時評2023年10月号
最近、是枝裕和監督作『歩いても 歩いても』をみた。二〇〇八年公開だから、結構前の映画になる。老いた両親をさびしくみつめた話で、過ぎ去った歳月や人間関係の立ち行かなさといったものが、たとえば浴室の壊れたタイルの描写からにわかに浮かび上がってきたりする、しみじみとした逸品だった。
老いた両親といえば、大口玲子「東京」二十八首(「短歌」八月号)は、認知症の母と「暴力暴言」の父を歌って切実な一連であった。
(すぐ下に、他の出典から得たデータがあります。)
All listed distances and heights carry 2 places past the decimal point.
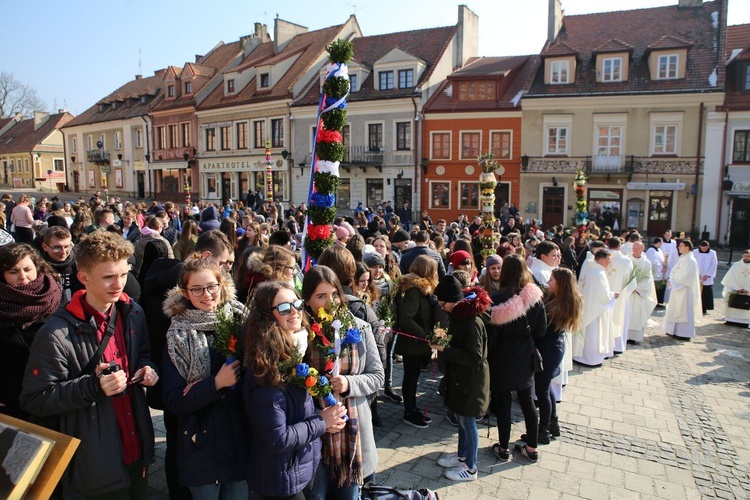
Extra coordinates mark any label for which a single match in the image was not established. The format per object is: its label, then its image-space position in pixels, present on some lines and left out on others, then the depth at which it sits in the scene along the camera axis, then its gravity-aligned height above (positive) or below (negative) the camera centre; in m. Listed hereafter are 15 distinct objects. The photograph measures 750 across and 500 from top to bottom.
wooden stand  1.98 -1.03
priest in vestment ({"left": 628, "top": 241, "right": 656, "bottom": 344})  9.55 -1.87
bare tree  61.25 +10.30
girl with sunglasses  2.95 -1.19
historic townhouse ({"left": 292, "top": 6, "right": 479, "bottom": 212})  29.42 +4.77
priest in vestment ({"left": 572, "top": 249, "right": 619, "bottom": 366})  7.91 -1.78
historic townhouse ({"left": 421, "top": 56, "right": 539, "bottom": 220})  28.00 +3.35
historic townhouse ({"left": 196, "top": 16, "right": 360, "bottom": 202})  33.34 +5.44
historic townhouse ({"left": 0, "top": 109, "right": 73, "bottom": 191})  52.22 +4.12
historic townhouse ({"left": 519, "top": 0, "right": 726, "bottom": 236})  24.77 +3.80
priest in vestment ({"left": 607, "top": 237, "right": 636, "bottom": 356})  8.86 -1.45
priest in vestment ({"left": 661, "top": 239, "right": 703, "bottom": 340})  9.86 -1.87
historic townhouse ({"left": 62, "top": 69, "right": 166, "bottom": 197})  41.88 +4.45
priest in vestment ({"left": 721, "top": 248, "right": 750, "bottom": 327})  10.73 -1.79
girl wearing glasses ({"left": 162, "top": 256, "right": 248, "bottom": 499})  3.08 -1.12
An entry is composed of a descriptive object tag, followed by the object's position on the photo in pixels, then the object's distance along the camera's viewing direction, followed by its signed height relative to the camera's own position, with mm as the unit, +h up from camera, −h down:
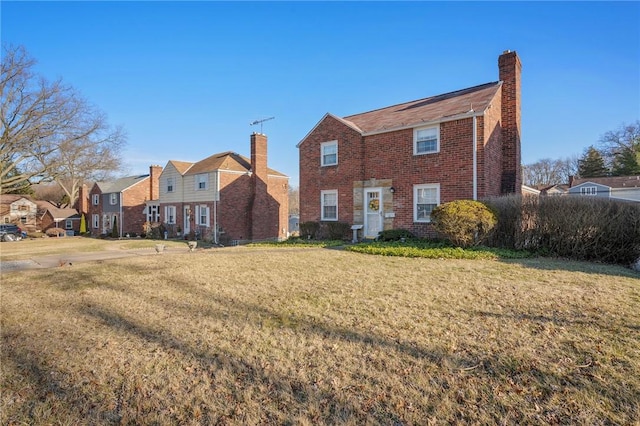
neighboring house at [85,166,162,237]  34906 +1643
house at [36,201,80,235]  44594 -84
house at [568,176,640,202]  33812 +2968
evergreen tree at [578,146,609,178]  46844 +6697
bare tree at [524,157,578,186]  60844 +7688
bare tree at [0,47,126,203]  25062 +6569
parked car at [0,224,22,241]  33441 -1372
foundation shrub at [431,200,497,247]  10734 -219
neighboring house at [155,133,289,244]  25156 +1429
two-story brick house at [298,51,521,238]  13805 +2614
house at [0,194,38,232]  47094 +1143
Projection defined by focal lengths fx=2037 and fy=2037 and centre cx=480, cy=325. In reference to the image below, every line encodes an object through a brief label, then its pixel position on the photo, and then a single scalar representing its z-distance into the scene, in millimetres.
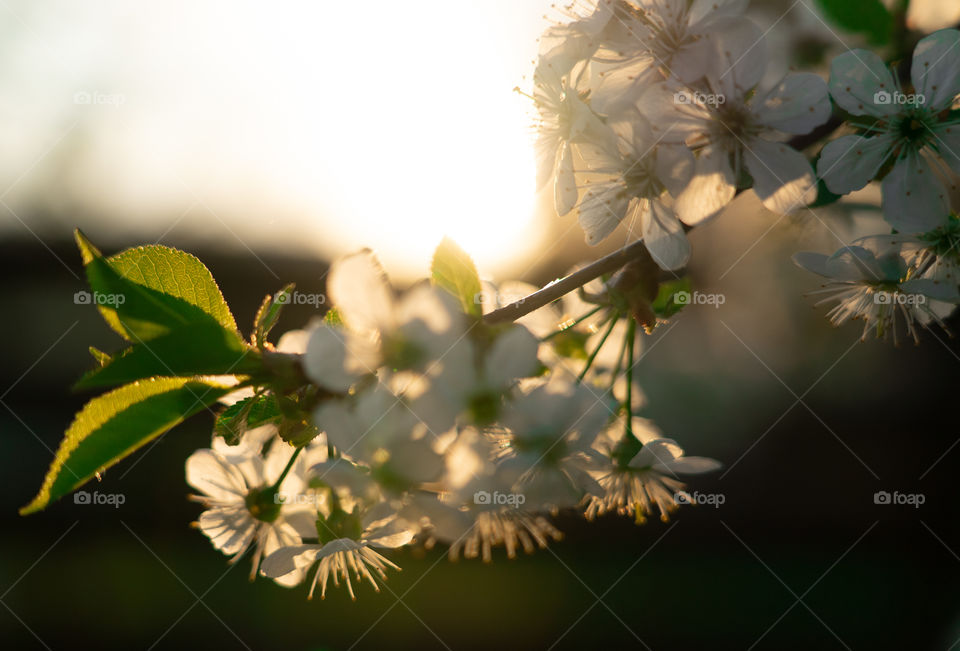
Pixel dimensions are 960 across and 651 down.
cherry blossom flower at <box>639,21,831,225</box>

と同時に、作者が父母を、そして東京を主題に歌っていることに、軽くない驚きを覚えたのだった。
目の前で電車が行つてしまつてもすぐに来るさびしさが東京 大口玲子
父の暴力暴言に頭下げてまはり異次元の親孝行をせり
実家には帰れなくなり場末感きはまる呑川のほとりに泊まる
デイサービスに来む母と会ふしかなくて虹わたるごとはるばると来つ
一連には、父のことで警察署で頭を下げたり、デイサービスに通う母から「あなた誰だつたつけ」と聞かれたりと、日常がひっくり返るような事態が生々しく歌われる。そこに都市の空虚さをついた一首目や、東京の実家との微妙な距離感を歌った三首目など、東京というものの寄るべなさを訴えた歌が重なっていっそう深刻な思いがうかがわれる。
今回の連作を読んで、私は大口の第二歌集『東北』(雁書館、二〇〇二)を思い出した。東京で生まれ育った作者が結婚し、夫の転勤を機に宮城へ移り住むようになった時期の歌集である。東北の自然をダイナミックに描いた歌やナイーブな新婚生活の歌に惹かれるものがあるが、東京との訣別を歌った次のような歌も強く印象に残る。
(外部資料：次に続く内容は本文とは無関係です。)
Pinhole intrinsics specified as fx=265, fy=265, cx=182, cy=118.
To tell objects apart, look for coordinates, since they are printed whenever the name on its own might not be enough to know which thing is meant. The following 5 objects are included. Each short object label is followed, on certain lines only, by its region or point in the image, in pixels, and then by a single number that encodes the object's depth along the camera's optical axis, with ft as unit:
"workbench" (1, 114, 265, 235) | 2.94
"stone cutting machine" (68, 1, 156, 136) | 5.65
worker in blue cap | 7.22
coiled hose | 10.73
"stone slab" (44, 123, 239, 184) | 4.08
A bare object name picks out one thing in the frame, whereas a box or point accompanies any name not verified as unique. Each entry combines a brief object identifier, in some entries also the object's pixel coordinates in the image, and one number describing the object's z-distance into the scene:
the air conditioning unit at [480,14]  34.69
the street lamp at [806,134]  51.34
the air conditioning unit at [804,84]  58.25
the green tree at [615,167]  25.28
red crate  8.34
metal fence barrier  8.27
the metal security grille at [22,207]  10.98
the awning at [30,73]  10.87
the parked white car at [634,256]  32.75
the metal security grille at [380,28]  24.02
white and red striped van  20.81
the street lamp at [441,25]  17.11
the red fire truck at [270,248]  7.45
東京をもう思はざるわれがゐて蕎麦湯を飲んでをり暮れの秋
東京にもう感傷せぬわれがゐて朝のこころをびんびんはじく
この二首の配置は離れており、その間には精神科医から「実家へはもう帰らぬこと」「家族との問題を解決しませう」といわれたというような家族との不和を示唆する歌が折々出てくる。以降、父母との確執の歌は第三歌集『ひたかみ』(雁書館、二〇〇五)までしばらくつづき、「もう感傷せぬ」と歌った東京も、後ろ髪引かれるようにまた歌われることになる。『ひたかみ』から少し引く。
父母と抱(いだ)き合ひ泣くといふ行為せず今までも多分これからも
東京へ出てゆくわれは舌出してよだれを垂らす牛の貌して
泣きながらはだしで深夜の駅にゆき東京へ戻らむとせし我おぼろ
これら約二十年前の作品からは、東京を振り切ろうとしても振り切れなかった葛藤の跡がみてとれる。対して、今回の「東京」一連には、止まった時間が動き出したような手応えを感じた。「果たし会ひあるなら父と 助太刀はいつ誰がしてくれるだらうか」という歌が終わりにあるが、老いた両親と正面から向き合うことで、いま一度東京と向き合う。
そんな方途を示した一連ではないか。